I'm currious what the expected turn-out will be for the Copper Triangle on Aug 5th. I live at sea level now and am long-separated from my USCF racing days (and fitness level), but that is a beautiful route they have chosen. I'd like to do this ride or the Triple Bypass, which I'd done a couple times as a junior (90-91), but I understand the CO Hwy Patrol is causing problems with enrollment numbers.

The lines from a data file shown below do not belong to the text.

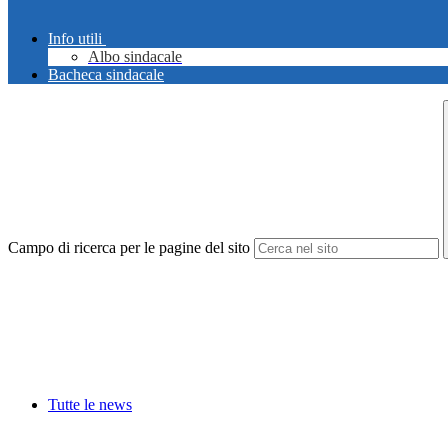
Info utili
Albo sindacale
Bacheca sindacale
Campo di ricerca per le pagine del sito
Tutte le news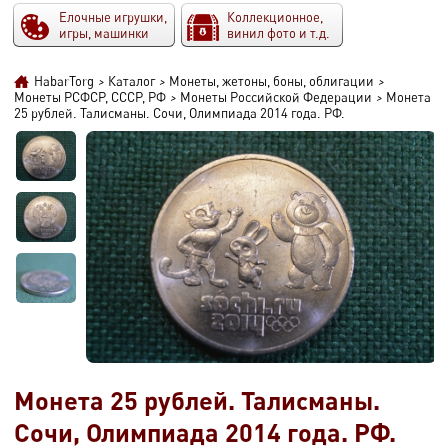
Елочные игрушки,
Коллекционное,
игры, машинки
винил фото и т.д.
HabarTorg
>
Каталог
>
Монеты, жетоны, боны, облигации
>
Монеты РСФСР, СССР, РФ
>
Монеты Российской Федерации
>
Монета
25 рублей. Талисманы. Сочи, Олимпиада 2014 года. РФ.
Монета 25 рублей. Талисманы.
Сочи, Олимпиада 2014 года. РФ.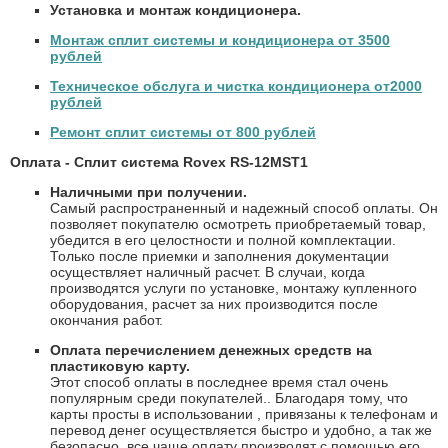
Установка и монтаж кондиционера.
Монтаж сплит системы и кондиционера от 3500
рублей
Техническое обслуга и чистка кондиционера от2000
рублей
Ремонт сплит системы от 800 рублей
Оплата - Сплит система Rovex RS-12MST1
Наличными при получении.
Самый распространенный и надежный способ оплаты. Он
позволяет покупателю осмотреть приобретаемый товар,
убедится в его целостности и полной комплектации.
Только после приемки и заполнения документации
осуществляет наличный расчет. В случаи, когда
производятся услуги по установке, монтажу купленного
оборудования, расчет за них производится после
окончания работ.
Оплата перечислением денежных средств на
пластиковую карту.
Этот способ оплаты в последнее время стал очень
популярным среди покупателей.. Благодаря тому, что
карты просты в использовании , привязаны к телефонам и
перевод денег осуществляется быстро и удобно, а так же
безопасно, все чаще оплату производят с помощью его.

Any thoughts out there? Thanks in advance.


----------



## kirkdig (Apr 7, 2006)

Last year's registration for the TBP was 3,500 and given all the issues with the State Patrol, Team Evergreen voluntarily capped this year's enrollment at 3.500. My buddy registered yesterday so I believe TBP registration is still open.

K


----------



## 24Hours (Apr 26, 2005)

kirkdig said:


> Last year's registration for the TBP was 3,500 and given all the issues with the State Patrol, Team Evergreen voluntarily capped this year's enrollment at 3.500. My buddy registered yesterday so I believe TBP registration is still open.
> 
> K


Kirk,
Thanks for the info. I have decided that I will come back to CO for the Copper Triangle rather than the TB for two reasons:
1.) My wife is due in June! So no travel in July for me;
2.) The TB is more of a logistical challenge than the CT.

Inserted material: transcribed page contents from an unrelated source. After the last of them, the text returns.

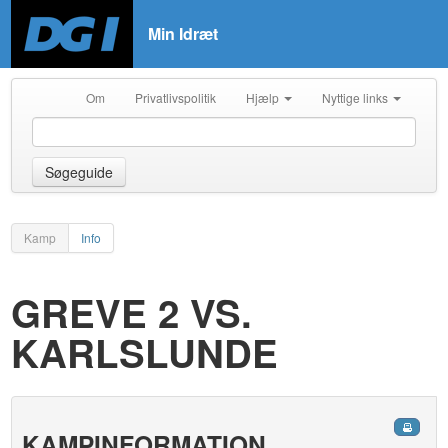
Min Idræt
Om
Privatlivspolitik
Hjælp
Nyttige links
Søgeguide
Kamp
Info
GREVE 2 VS.
KARLSLUNDE
KAMPINFORMATION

Even if #1 were not true, I think #2 still would have kept me away since it seems hard to imagine getting up early in Denver (where family _OR_ friends live, friends I'd be riding w/) making to Evergreen early and then have someone meet me all the way in Vail LATE in the day. The only times I did the ride were w/ friends who lived in Evergreen and we rode from one guy's house and his parents picked us up in Vail, so that was the only challenge, but again, my wife can't be expected (by me) to schlepp two kids and provide me sag support.

But for those of you who will ride the TB... enjoy!

The Copper Triangle should be fun, challenging (for me) and beautiful!


----------



## kirkdig (Apr 7, 2006)

I'm sure you'll have a great time doing the Copper Triangle. I've been planning on doing the TBP since last September ever since a friend told me he had done it. If I survive the TBP there is a good chance that I'll do the Copper Triangle as well. 

Good luck with the baby -- kids are the best. It will test your will power -- I struggled to find time to ride when my kids were newborns.


----------



## 24Hours (Apr 26, 2005)

*Thanks...*



kirkdig said:


> Good luck with the baby -- kids are the best. It will test your will power -- I struggled to find time to ride when my kids were newborns.


Indeed... my three-year old is the center of my universe and tests/rewards me everyday. I hate how quickly time passes, and it seems time is unforgiving to my quest to get some miles in!!! All I can remember is _how fast I used to be!_

I need 30-hour days to get more done in life.


----------



## JayTee (Feb 3, 2004)

The Copper Triangle is much easier physically than the Triple. It won't be a particularly large event which should be nice in terms of crowds. Last year's TBP was HORRIBLE. Team Evergreen has got to do something before their failure to voluntarily manage the numbers and the bad behavior at that event result in problems for all Colorado cycling events. The only thing worse is Elephant Rock.


----------